» TEXT EXCERPT:
Emerging market bonds have staged an impressive rally this year after being largely out of favour since 2013 – and it is not done yet, argues French fund house Amundi. This has been the first positive return year for the asset class after three difficult years – such performance does not usually evaporate so quickly. So where should investors be focusing their attention?

Over 90% of respondents to an emerging markets poll, conducted by Amundi and AsianInvestor in September/October 2016, believe that Asia offers the best opportunities for emerging market investment (click on chart, left).

Amundi proposes a selective approach to Asia. They are comfortable with Indonesia, Malaysia and India, where they see opportunities particularly on the currency side, and to some extent on the debt side.

In Indonesia, Amundi sees strong momentum as reforms are unveiled. Since coming to power, President Joko Widodo has been able to strengthen his coalition and push through fiscal reforms as well as a reduction in energy subsidies. Changes include a tax amnesty reform bill that is generating inflows into the country.

There has been a significant fall in inflation in Indonesia and the central bank has adopted a credible approach to its rate cut cycle. It is pushing lower short- and long-term inflation expectations, making bonds more attractive.

In Malaysia, the 1MDB scandal continues to be the key political risk due to the knock-on effect that has had on Najib Razak’s premiership – with the possibility of early elections being called in 2017. Among global currencies, the Malaysian ringgit has one of the highest embedded political risk premia, second only to the Mexican peso. The cheap levels of the currency can compensate investors for taking risk in the country.

India is a consensus long in the market, although there is a relatively limited choice available on the debt side. The local bond market is fairly closed off to foreign investors and there is no dollar-denominated debt outstanding. Amundi likes the Indian rupee, which offers a relatively high level of yield and low volatility.

China risks

Amundi perceives tail risks in China, which leads to a more cautious approach to the rest of the region (see also box, Risks on the horizon). They are underweight China itself, as well as countries within Asia perceived as being most exposed to China, such as South Korea, Singapore, Thailand and Taiwan.

Within the fixed income asset class, these countries are among the lowest yielding group in all emerging markets. Therefore the upside for being overweight is small – as is the cost of being underweight. Being underweight there gives an investor the chance to hedge exposure risks emanating from China.

Risks on the horizon

There are any number of concerns among investors at present – among the most prominent are China’s economic slowdown and rising debt, potential interest rate rises (above all in the US) and global political risks. (Click on chart below.)

Amundi’s base case does not foresee a hard landing in China’s economy. Growth there has been stabilising and they predict a soft landing. However, whilst the fund house is relatively comfortable with the country, it feels China represents the biggest tail risk to emerging markets.

» DATASET RECORDS:
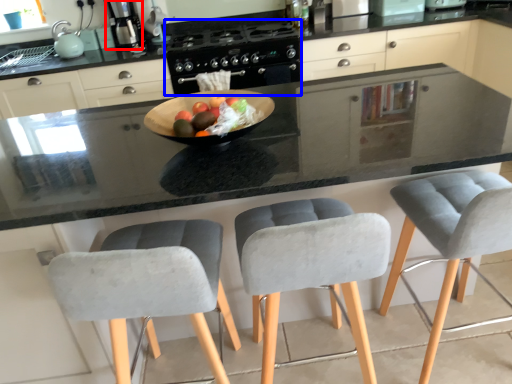
Question: Which object is further to the camera taking this photo, kitchen appliance (highlighted by a red box) or gas stove (highlighted by a blue box)?

Choices:
 (A) kitchen appliance
 (B) gas stove

Answer: (A)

» PARTS OF THE EXERCISE:
(1) Rewrite the passage of the emerging market bonds text that begins at the words "Amundi proposes a" and stops after "extent on the debt side.", putting "targeted" in place of "selective".
(2) According to the emerging market bonds text, which currency has a higher embedded political risk premium than the Malaysian ringgit?

» ANSWERS TO THE EXERCISE:
(1)
Amundi proposes a targeted approach to Asia. They are comfortable with Indonesia, Malaysia and India, where they see opportunities particularly on the currency side, and to some extent on the debt side.

(2) The Mexican peso.